NEWARK, NJ — The owner of a Keyport pawn shop has been charged with weapons possession after law enforcement officials found his telephone number in the pants' pocket of one of the suspects in last week's shooting in Jersey City.
Ahmed A-Hady, 35, has been charged with being a previously convicted felon in possession of a firearm, according to U.S. Attorney Craig Carpenito. The weapon in question was found, along with other weapons and ammunition, during a lawful search of A-Hady's shop and residence connected to one of the perpetrators of the December 10 mass shooting that left six people dead, including Jersey City Police Detective Joseph Seals.

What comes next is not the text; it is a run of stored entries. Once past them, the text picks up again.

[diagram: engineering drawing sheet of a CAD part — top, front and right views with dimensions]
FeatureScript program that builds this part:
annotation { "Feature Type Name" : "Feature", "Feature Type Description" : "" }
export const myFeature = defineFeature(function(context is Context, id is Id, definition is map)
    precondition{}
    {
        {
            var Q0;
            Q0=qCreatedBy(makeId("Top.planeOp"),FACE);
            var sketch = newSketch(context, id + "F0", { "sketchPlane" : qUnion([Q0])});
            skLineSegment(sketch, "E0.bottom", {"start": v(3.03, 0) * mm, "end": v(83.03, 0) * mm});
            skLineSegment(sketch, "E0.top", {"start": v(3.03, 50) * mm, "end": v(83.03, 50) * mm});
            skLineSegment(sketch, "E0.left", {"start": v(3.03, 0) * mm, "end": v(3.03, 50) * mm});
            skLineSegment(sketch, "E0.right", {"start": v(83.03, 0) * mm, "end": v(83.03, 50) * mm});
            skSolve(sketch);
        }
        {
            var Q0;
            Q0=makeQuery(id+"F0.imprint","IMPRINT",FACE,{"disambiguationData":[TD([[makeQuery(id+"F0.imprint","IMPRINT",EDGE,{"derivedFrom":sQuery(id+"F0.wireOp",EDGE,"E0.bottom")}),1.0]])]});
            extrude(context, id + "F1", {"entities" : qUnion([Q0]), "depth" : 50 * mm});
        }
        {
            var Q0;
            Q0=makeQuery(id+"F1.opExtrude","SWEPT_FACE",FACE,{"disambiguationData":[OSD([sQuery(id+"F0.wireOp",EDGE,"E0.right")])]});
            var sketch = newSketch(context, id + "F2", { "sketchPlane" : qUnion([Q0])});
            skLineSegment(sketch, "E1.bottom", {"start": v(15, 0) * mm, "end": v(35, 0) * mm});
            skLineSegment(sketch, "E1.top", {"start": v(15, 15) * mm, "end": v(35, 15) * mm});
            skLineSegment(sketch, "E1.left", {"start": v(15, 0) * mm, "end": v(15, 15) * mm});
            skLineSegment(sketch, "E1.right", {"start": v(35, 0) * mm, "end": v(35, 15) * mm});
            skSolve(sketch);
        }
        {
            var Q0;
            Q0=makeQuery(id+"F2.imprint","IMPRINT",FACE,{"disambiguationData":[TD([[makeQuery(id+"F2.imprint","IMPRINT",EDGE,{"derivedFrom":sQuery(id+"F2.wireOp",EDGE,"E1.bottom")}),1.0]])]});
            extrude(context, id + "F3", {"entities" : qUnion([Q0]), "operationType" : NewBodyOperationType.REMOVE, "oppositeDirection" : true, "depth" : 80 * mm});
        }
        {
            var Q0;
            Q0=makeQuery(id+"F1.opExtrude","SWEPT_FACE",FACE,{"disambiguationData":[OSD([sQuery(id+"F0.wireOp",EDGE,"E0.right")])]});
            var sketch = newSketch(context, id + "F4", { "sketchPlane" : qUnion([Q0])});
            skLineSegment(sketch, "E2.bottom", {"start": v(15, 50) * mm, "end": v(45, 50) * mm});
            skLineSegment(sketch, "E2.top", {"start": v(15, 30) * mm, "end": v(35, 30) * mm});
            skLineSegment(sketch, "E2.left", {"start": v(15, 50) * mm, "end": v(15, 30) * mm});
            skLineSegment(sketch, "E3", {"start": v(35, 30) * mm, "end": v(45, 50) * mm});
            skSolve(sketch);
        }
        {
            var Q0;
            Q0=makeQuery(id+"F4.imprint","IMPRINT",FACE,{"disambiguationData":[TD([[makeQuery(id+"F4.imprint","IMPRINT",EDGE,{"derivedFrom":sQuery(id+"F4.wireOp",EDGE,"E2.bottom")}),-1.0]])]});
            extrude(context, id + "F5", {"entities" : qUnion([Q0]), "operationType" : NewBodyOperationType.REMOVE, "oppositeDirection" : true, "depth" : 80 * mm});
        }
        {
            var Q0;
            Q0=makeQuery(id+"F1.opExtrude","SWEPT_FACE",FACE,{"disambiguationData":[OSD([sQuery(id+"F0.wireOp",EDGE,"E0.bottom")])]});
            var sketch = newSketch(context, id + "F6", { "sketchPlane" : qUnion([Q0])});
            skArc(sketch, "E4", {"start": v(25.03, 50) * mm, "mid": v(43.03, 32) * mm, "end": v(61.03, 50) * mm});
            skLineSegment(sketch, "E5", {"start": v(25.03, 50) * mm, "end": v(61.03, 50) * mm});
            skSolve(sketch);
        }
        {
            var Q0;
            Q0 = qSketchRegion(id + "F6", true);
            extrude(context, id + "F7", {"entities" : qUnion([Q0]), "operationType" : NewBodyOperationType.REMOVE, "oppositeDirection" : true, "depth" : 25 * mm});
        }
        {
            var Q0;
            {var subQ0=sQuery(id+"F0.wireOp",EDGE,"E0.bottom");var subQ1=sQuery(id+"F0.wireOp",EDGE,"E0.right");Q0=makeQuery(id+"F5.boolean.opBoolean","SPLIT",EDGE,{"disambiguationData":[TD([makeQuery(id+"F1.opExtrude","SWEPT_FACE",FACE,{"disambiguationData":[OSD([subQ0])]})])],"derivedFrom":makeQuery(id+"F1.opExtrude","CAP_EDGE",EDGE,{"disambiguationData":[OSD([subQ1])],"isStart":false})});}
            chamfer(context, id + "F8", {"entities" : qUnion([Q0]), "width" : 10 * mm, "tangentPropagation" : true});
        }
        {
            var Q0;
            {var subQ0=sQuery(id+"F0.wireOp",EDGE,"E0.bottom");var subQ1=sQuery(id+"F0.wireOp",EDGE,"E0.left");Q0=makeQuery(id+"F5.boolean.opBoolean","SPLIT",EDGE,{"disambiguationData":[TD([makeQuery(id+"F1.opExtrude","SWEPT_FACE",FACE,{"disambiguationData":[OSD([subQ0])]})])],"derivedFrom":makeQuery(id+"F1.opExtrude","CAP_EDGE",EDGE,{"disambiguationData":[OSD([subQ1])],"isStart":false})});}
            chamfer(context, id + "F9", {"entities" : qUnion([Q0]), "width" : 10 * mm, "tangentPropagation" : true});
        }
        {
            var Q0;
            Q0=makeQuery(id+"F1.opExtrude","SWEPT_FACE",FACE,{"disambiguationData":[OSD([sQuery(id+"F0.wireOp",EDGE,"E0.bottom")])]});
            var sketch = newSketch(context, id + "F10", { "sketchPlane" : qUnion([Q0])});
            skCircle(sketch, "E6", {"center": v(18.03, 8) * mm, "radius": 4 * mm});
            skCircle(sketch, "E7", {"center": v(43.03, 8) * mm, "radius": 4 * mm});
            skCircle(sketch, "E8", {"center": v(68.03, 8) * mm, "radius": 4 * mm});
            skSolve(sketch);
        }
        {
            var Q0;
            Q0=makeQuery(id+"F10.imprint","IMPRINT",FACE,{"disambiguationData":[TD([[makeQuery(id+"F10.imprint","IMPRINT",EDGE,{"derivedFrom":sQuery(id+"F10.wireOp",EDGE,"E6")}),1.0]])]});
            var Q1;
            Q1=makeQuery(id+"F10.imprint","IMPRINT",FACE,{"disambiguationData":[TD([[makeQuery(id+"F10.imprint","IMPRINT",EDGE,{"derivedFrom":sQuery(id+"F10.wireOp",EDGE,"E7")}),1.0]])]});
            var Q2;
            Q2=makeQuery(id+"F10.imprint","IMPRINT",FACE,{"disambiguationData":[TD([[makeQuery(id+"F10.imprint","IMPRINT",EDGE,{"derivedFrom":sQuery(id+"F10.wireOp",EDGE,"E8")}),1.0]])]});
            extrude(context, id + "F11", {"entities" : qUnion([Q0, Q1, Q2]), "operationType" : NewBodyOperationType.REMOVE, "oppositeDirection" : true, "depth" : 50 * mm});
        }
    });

A-Hady was arrested by FBI agents early yesterday morning, December 14, and is expected to appear tomorrow before U.S. Magistrate Judge Joseph A. Dickson in Newark federal court, according to a statement by Carpenito.
The two shooting suspects —David Anderson, 47, and Francine Graham, 50 — were killed in the lengthy gun battle with police at a kosher grocery store after they murdered three bystanders there and Seals who was found dead at a nearby cemetery. No information was released on whether A-Hady had any involvement in providing them with the firearms used in the shootout.
In a statement, the U.S. Attorney Office's provided the following sequence of events that led to A-Hady's arrest.
After the December 10 shooting, law enforcement officials recovered a handwritten note in the right rear pocket of Anderson's pants, which contained a phone number ending in 4115 and a Keyport address. FBI agents determined that the phone number belonged to A-Hady, as officials also determined that the Keyport address was for a pawn shop.
Law enforcement obtained records of A-Hady’s history of firearm purchases. Those records indicated that around May 23, 2007, A-Hady purchased a Smith and Wesson .45 caliber handgun. Records also indicate that on or about June 2, 2007, A-Hady purchased a Smith and Wesson .44 caliber handgun.
After purchasing the firearms, A-Hady was convicted on April 2, 2012 in Monmouth County Superior Court, of attempting to obtain a controlled dangerous substance or analog by fraud, a crime punishable by more than one year in prison. As a result of that conviction, A-Hady is no longer permitted to possess a firearm.
On December 13, law enforcement officers traveled to the pawn shop and interviewed A-Hady and two of his relatives. During their interview with A-Hady, he admitted to owning both the .45 caliber and the .44 caliber, but falsely denied that they were on the premises.
After A-Hady was interviewed, one of his relatives told law enforcement that there was a safe located inside the shop that contained firearms, including A-Hady’s .44 and .45 caliber handguns. That relative consented to a search of the safe, where enforcement recovered three firearms: the Smith and Wesson .44 caliber handgun, as well as a PK 380 semiautomatic pistol and a Ruger 9mm.
Law enforcement then lawfully searched both the pawn shop and A-Hady’s private residence. During the search of the shop, law enforcement recovered six rifles (including three AR-15-style assault rifles), three handguns and one shotgun. In addition, during the searches of both locations, law enforcement recovered over 400 rounds of ammunition, including a large number of hollow-point bullets.
While law enforcement officials have said that Anderson and Graham were armed with an AR-15 style rifle and a shotgun, it was not disclosed if A-Hady had any involvement in providing them with firearms to carry out the murders of 40-year-old Jersey City Detective Joseph Shields, and Leah Minda Ferencz, 31, Moshe Hirsch Deutsch, 24, and Douglas Miguel Rodriguez Barzola, 49.
Carpenito credited the following agencies for their assistance in the investigation that led to A-Hady's arrest: Newark offices of the FBI and Bureau of Alcohol, Tobacco, Firearms and Explosives, Office of the New Jersey Attorney General and New Jersey State Police. He also thanked the Hudson County Prosecutor’s Office and Jersey City Police Department for their help.
The government is represented by Ronnell Wilson, chief of the National Security Unit of the U.S. Attorney’s Office for the District of New Jersey, and Assistant U.S. Attorneys Dean C. Sovolos and Thomas S. Kearney, also of the National Security Unit.
A-Hady faces a maximum potential penalty of 10 years in prison and a $250,000 fine. The charge and allegations contained in the complaint are merely accusations, and the defendant is presumed innocent unless and until proven guilty.